Schmidt Ulrike, Buell Dominik R, Ionescu Irina A, Gassen Nils C, Holsboer Florian, Cox Marc B, Novak Bozidar, Huber Christine, Hartmann Jakob, Schmidt Mathias V, Touma Chadi, Rein Theo, Herrmann Leonie
Max Planck Institute of Psychiatry, Department of Clinical Research, RG Molecular Psychotraumatology, Munich, Germany.
Max Planck Institute of Psychiatry, Department of Clinical Research, RG Molecular Psychotraumatology, Munich, Germany.
Psychoneuroendocrinology. 2015 Feb;52:43-58. doi: 10.1016/j.psyneuen.2014.11.005. Epub 2014 Nov 11.
Both the molecular co-chaperone FKBP51 and the presynaptic vesicle protein synapsin (alternatively spliced from SYN1-3) are intensively discussed players in the still insufficiently explored pathobiology of psychiatric disorders such as major depression, schizophrenia and posttraumatic stress disorder (PTSD). To address their still unknown interaction, we compared the expression levels of synapsin and five other neurostructural and HPA axis related marker proteins in the prefrontal cortex (PFC) and the hippocampus of restrained-stressed and unstressed Fkbp5 knockout mice and corresponding wild-type littermates. In addition, we compared and correlated the gene expression levels of SYN1, SYN2 and FKBP5 in three different online datasets comprising expression data of human healthy subjects as well as of predominantly medicated patients with different psychiatric disorders. In summary, we found that Fkbp5 deletion, which we previously demonstrated to improve stress-coping behavior in mice, prevents the stress-induced decline in prefrontal cortical (pc), but not in hippocampal synapsin expression. Accordingly, pc, but not hippocampal, synapsin protein levels correlated positively with a more active mouse stress coping behavior. Searching for an underlying mechanism, we found evidence that deletion of Fkbp5 might prevent stress-induced pc synapsin loss, at least in part, through improvement of pc Akt kinase activity. These results, together with our finding that FKBP5 and SYN1 mRNA levels were regulated in opposite directions in the PFC of schizophrenic patients, who are known for exhibiting an altered stress-coping behavior, provide the first evidence of a role for pc synapsin in FKBP51 modulation of stress responsiveness. This role might extend to other tissues, as we found FKBP5 and SYN1 levels to correlate inversely not only in human PFC samples but also in other expression sites.

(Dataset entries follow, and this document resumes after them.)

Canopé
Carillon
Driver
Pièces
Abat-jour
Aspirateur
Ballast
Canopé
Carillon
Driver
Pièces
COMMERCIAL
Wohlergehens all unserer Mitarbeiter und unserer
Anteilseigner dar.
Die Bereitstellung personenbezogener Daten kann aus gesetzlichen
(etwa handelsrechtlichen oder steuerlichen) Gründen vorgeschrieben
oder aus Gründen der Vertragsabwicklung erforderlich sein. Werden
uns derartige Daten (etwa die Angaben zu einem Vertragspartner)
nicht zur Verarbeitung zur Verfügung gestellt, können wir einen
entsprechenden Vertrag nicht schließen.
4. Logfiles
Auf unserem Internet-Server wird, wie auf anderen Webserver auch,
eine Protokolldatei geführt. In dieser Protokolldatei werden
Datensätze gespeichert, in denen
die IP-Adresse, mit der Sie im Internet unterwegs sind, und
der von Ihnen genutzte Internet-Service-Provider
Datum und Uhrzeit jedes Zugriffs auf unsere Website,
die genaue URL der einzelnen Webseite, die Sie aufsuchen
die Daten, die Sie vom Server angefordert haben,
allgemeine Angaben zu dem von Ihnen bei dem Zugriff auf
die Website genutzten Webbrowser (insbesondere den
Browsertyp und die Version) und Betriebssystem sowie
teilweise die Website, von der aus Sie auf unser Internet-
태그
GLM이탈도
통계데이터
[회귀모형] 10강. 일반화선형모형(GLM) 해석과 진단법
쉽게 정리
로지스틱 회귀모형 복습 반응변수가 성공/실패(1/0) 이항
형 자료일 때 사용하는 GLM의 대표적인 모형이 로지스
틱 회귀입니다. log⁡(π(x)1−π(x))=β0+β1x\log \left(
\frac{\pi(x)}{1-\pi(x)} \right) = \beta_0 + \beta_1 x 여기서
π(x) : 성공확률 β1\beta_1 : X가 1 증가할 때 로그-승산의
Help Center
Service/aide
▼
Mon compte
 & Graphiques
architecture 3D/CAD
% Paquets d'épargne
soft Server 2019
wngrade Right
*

The main limitation of this study is the small number of individuals included in the correlation analyses. Future studies will have to verify the here-postulated role of the FKBP51-Akt kinase-synapsin pathway in stress responsiveness.
分子伴侣FKBP51和突触前囊泡蛋白突触素(由SYN1 - 3可变剪接而成)都是在诸如重度抑郁症、精神分裂症和创伤后应激障碍(PTSD)等尚未得到充分研究的精神疾病病理生物学中被广泛讨论的因素。为了探究它们仍不为人知的相互作用,我们比较了Fkbp5基因敲除小鼠和相应野生型同窝小鼠在受到束缚应激和未受应激状态下前额叶皮质(PFC)和海马体中突触素以及其他五种与神经结构和HPA轴相关的标记蛋白的表达水平。此外,我们还比较并关联了SYN1、SYN2和FKBP5在三个不同在线数据集中的基因表达水平,这些数据集包含人类健康受试者以及主要为患有不同精神疾病的服药患者的表达数据。总之,我们发现Fkbp5基因缺失(我们之前证明其可改善小鼠的应激应对行为)可防止应激诱导的前额叶皮质(pc)中突触素表达下降,但不能防止海马体中突触素表达下降。相应地,pc而非海马体中的突触素蛋白水平与小鼠更积极的应激应对行为呈正相关。在寻找潜在机制时,我们发现有证据表明Fkbp5基因缺失可能至少部分通过改善pc Akt激酶活性来防止应激诱导的pc突触素丢失。这些结果,连同我们发现FKBP5和SYN1 mRNA水平在以应激应对行为改变而闻名的精神分裂症患者的PFC中呈相反方向调节,首次证明了pc突触素在FKBP51调节应激反应性中的作用。这一作用可能扩展到其他组织,因为我们发现FKBP5和SYN1水平不仅在人类PFC样本中呈负相关,在其他表达位点也是如此。本研究的主要局限性在于相关性分析中纳入的个体数量较少。未来的研究将必须验证这里所假设的FKBP51 - Akt激酶 - 突触素途径在应激反应性中的作用。